Он произнес эти слова с таким отчаянием, что на миг Инни захотелось положить руку на его строптивую закоснелую голову… Вспомнилась строчка то ли испанского, то ли южноамериканского поэта, которую он где-то прочитал и запомнил навсегда: «Человек — печальное млекопитающее, гребнем расчесывающее волосы».
— Может, сядешь? — Голос звучал еще медлительнее, чем когда-либо, и в нем сквозил отпор. Инни мешал здешнему миропорядку, здешнему тоже. Он взглянул на часы.
— Опять для тебя не в меру много, — сказал Таадс.
— У Мака ван Ваая аукцион. — Смехотворный предлог.
— Еще рано. Ты просто хочешь уйти.
— Да.
— Думаешь, я чокнутый.
— Нет. Но мне душно.
— Мне тоже. А от чего именно тебе душно? Инни ничего больше не сказал, пошел к двери. На пороге он обернулся. Таадс закрыл глаза и сидел совершенно неподвижно.
Будь я в кино, давным-давно бы ушел, подумал Инни. Он видел себя у двери, усталого, лысеющего, потрепанного светского человека, который идет на художественный аукцион и ненароком забрел в дом безумца.
— Я бы мог и подладиться, — сказал Таадс. — В здешнем мире моя индивидуальность так важна, что ей позволительно с помощью психиатра годами погружаться в себя и в свою нелепую историю, чтобы опять идти заодно со всеми. Но я не усматриваю в ней достаточной важности. И потом, самоубийство более не позор. Раньше я совершил бы его из ненависти, а теперь уже нет.
— Из ненависти?
— Я ненавидел мир. Люди, запахи, собаки, ноги, телефоны, газеты, голоса — все вызывало у меня глубочайшее отвращение. Я все время боялся, что кого-нибудь убью. Самоубийство возможно, когда со своим страхом и агрессией обойдешь весь мир и опять вернешься к себе.
— Оно остается агрессией.
— Не обязательно.
— Тогда чего ты ждешь.
— Урочного часа. Еще не пора. — Он сказал это дружелюбно, будто обращался к ребенку.
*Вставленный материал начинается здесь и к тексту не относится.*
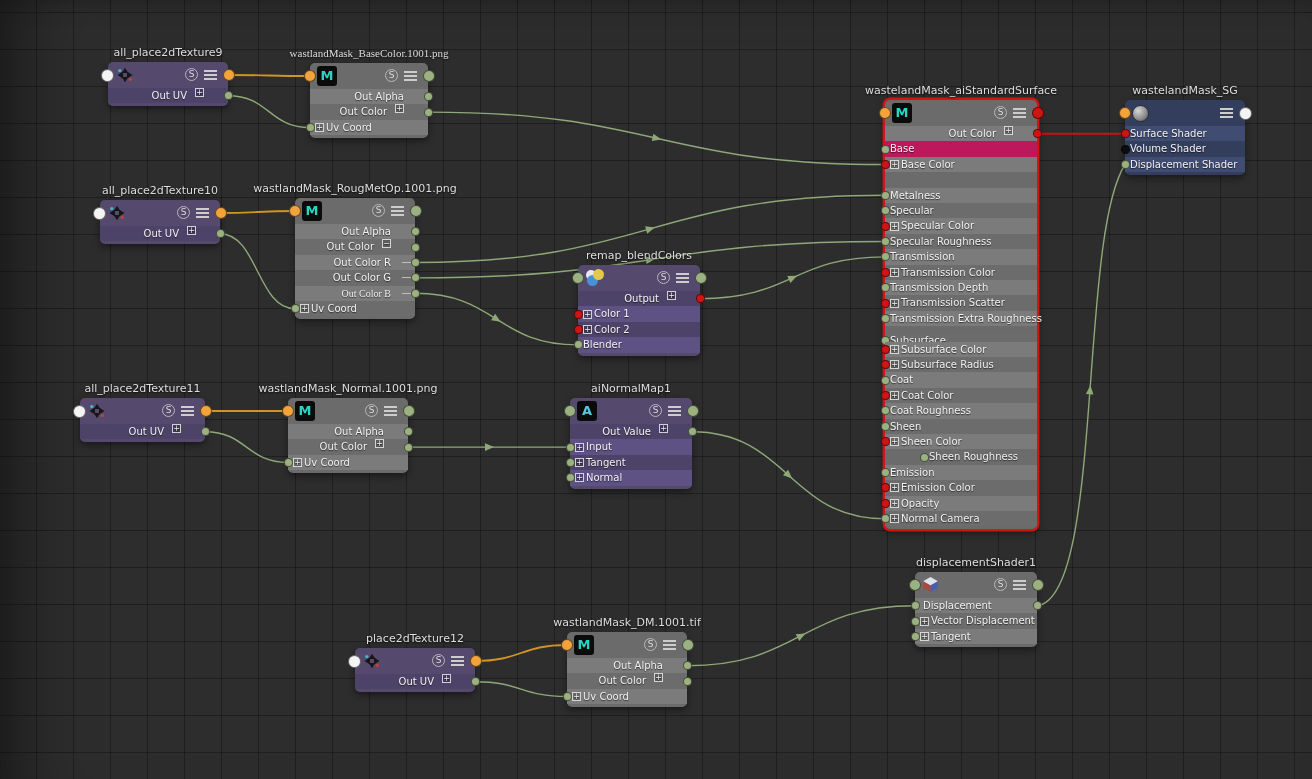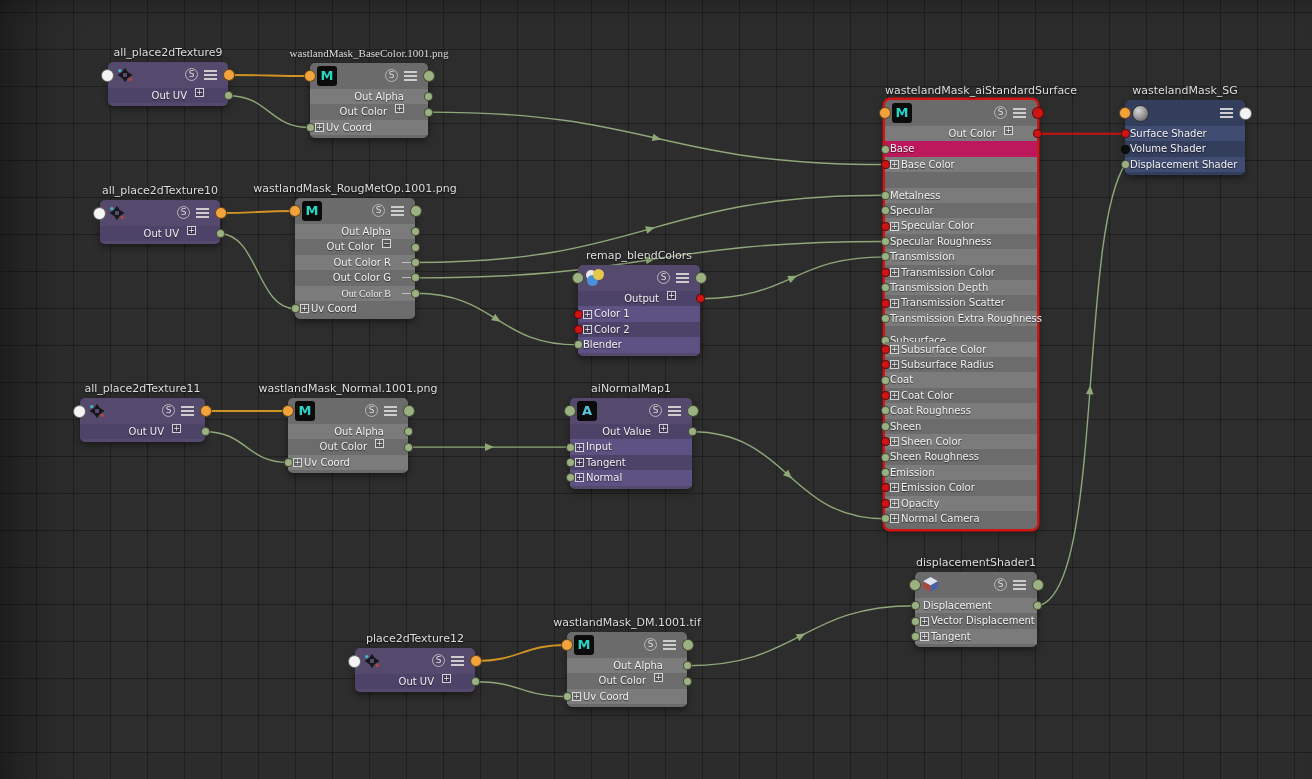"wastelandMask_aiStandardSurface" div.title { margin-left: 20px -> none }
— Опять-таки всего лишь слово.
Таадс рассмеялся, покачиваясь из стороны в сторону, синий человек-маятник, который отсчитывал время до той незримой пока минуты, когда его циферблат растает и утечет туда, где уже нет никаких цифр. Он больше не смотрел на Инни и выглядел почти счастливым — артист после спектакля. Публика медленно отворила дверь. Уличный шум, столь неуместный в этом помещении, ворвался внутрь, но Таадс и головы не поднял. Дверь закрылась с сосущим звуком, точно едва ли не весь воздух устремился следом за Инни наружу, где буйствовала анархическая свобода амстердамского дня. Перед аукционом нужно принять душ. К Таадсу он до поры до времени ходить не станет.
8
Инни не знал, было ли виной тому его католическое прошлое, только получилось все иначе. Не слишком часто, но регулярно он, по собственному его выражению, совершал паломничества в горный монастырь. Это давало ему приятное ощущение постоянства. Таадс всегда был дома и о самоубийстве больше не заговаривал, так что Инни начал думать, что одинокий затворник решил совместить добровольную смерть со смертью естественной. Семидесятые годы медленно катились сквозь время, мир — равно как и он сам, и город, где он жил, — словно бы медленно распадался.
Люди жили одиноко, а по вечерам отчаянно теснились в переполненных старинных пивных.